ARVADA, Colo. — A few months after receiving their second doses of the COVID-19 vaccine, an Arvada couple says they believe they caught the virus at Country Jam in Grand Junction.
Chris Biondini and his wife said it was their first concert since the pandemic began in late June.
"It was so much fun. We’ve been on lockdown for over a year," Biondini said.
It's in a sea of country music fans where Biondini believes he and his wife got COVID-19.
"We think where we got it was Country Jam. It was in Grand Junction. It was a three-day concert music festival. There’s 100,000 people there each night," Biondini said.
If the Arvada couple did get the virus at the music festival, they wouldn't be the only ones. The Mesa County Health Department is reporting an outbreak of seven cases at Country Jam the last weekend of June.
The Biondinis tested positive days after the music stopped. It was a surprise to them since the two received their second Moderna shot less than three months earlier.
"I was like, why did I go through the hassle and the trouble?" Biondini said about getting vaccinated.
They don't know what strain of the virus they have, but chances are good it's the delta variant.
"Delta is here," Dr. Michelle Barron said.
Barron is the senior medical director of infection prevention at UCHealth. She says the delta variant isn't going away anytime soon.
"The part that’s concerning is the delta variant is highly, highly contagious — more contagious than the standard COVID virus we saw at the beginning. Actually 60% potentially more contagious," Barron said.
Colorado is seeing some of the highest rates of the strain in the entire country we just don't know why.
"It may have more virus production and that’s how it spreads faster, but we don’t have a full answer for that," Barron said.
However, Barron says the vaccine still works. While it may not stop the variants, people who are vaccinated are less likely to experience severe illness that leads to hospitalization.
"If you look at who’s being hospitalized, 90% of these people have not been vaccinated and are still getting pretty sick from it. So, getting vaccinated even if you are young and healthy keeps you from ending up in the hospital, especially with these variants that are not to be messed with," Barron said.

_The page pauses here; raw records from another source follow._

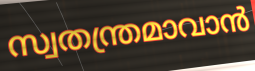
സ്വതന്ത്രമാവാൻ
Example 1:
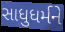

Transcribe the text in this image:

સાધુધર્મને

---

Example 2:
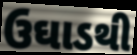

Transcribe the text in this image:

ઉઘાડથી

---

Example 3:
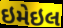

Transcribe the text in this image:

ઇમેઇલ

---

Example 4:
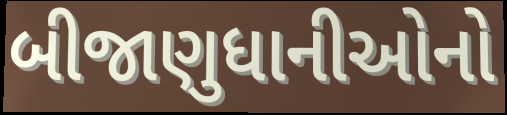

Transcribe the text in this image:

In a statement, Jessica Bralish, the director of communications with the Colorado Department of Public Health and environment says:
"In tracking the spread of the Delta variant across the state, we know that this variant was introduced in different areas at different times. The Delta variant is more transmissible and more likely to result in hospitalization than the alpha variant. We saw evidence of this variant’s ability to spread in our Variant Sentinel Surveillance program as it quickly became the most prevalent variant in the state in a matter of weeks.
The Colorado State Public Health Lab has increased in-house sequencing capacity significantly in the past year. The Delta variant was first identified in Colorado on May 5 in Mesa County (with a specimen collection date of late April.) It has now been identified in all 50 states, with South Dakota becoming the 50th state to confirm the presence of the Delta variant earlier this week. In Colorado, we have been dealing with community transmission due to the Delta variant longer than many other states, so we will naturally have identified more cases than many states who did not have the variant circulating until many weeks later. Delta variant transmission will likely spike in different states at different times based on multiple factors, including vaccination rates, when the variant was first identified in that location, whether outbreaks involving a variant have occurred and increased disease transmission rates, and the degree to which mitigation measures are still being used in a given community (masking, hand washing, social distancing).

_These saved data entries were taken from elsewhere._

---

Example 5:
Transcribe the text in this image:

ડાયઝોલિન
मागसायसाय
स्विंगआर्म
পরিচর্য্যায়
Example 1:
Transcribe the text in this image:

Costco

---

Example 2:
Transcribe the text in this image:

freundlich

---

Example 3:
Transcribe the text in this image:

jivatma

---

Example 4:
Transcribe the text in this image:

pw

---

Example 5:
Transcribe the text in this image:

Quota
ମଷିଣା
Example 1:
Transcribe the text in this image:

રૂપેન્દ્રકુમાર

Experts stress that getting vaccinated can provide significant protection against illness, hospitalization, and death from COVID-19, including variants. Getting vaccinated also protects others around you from getting COVID-19. Current data suggests that it reduces the spread of infection, leading to fewer opportunities for new variants to develop and spread.

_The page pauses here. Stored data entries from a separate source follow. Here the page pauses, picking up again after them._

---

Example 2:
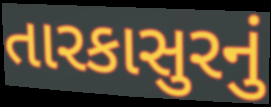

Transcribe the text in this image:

તારકાસુરનું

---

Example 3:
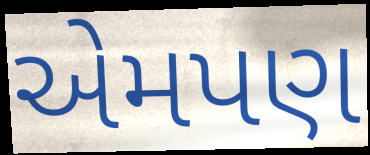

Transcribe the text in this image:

એમપણ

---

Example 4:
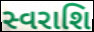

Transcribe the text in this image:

સ્વરાશિ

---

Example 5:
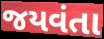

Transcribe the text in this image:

જયવંતા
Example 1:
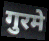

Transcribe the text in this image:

गुरमे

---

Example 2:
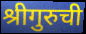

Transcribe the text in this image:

श्रीगुरुची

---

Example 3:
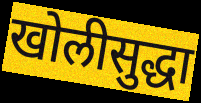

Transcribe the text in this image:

खोलीसुद्धा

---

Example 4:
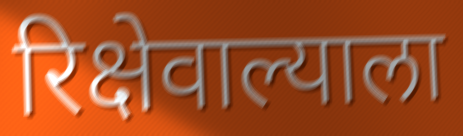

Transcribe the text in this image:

रिक्षेवाल्याला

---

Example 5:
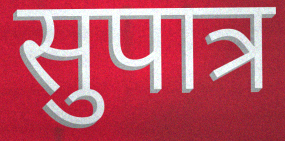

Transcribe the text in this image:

सुपात्र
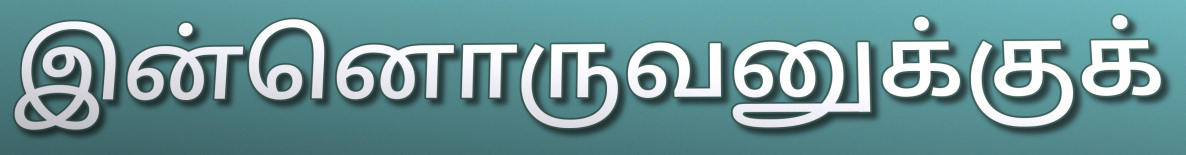
இன்னொருவனுக்குக்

People are not considered fully vaccinated until two weeks after the final dose of their vaccination series. Anyone who is not fully vaccinated should continue to wear a mask in public indoor spaces, wash their hands frequently, practice physical distancing, and limit social gatherings with people outside their households. Anyone who is unvaccinated and is exposed to a person with COVID-19 or symptoms of COVID-19 should quarantine."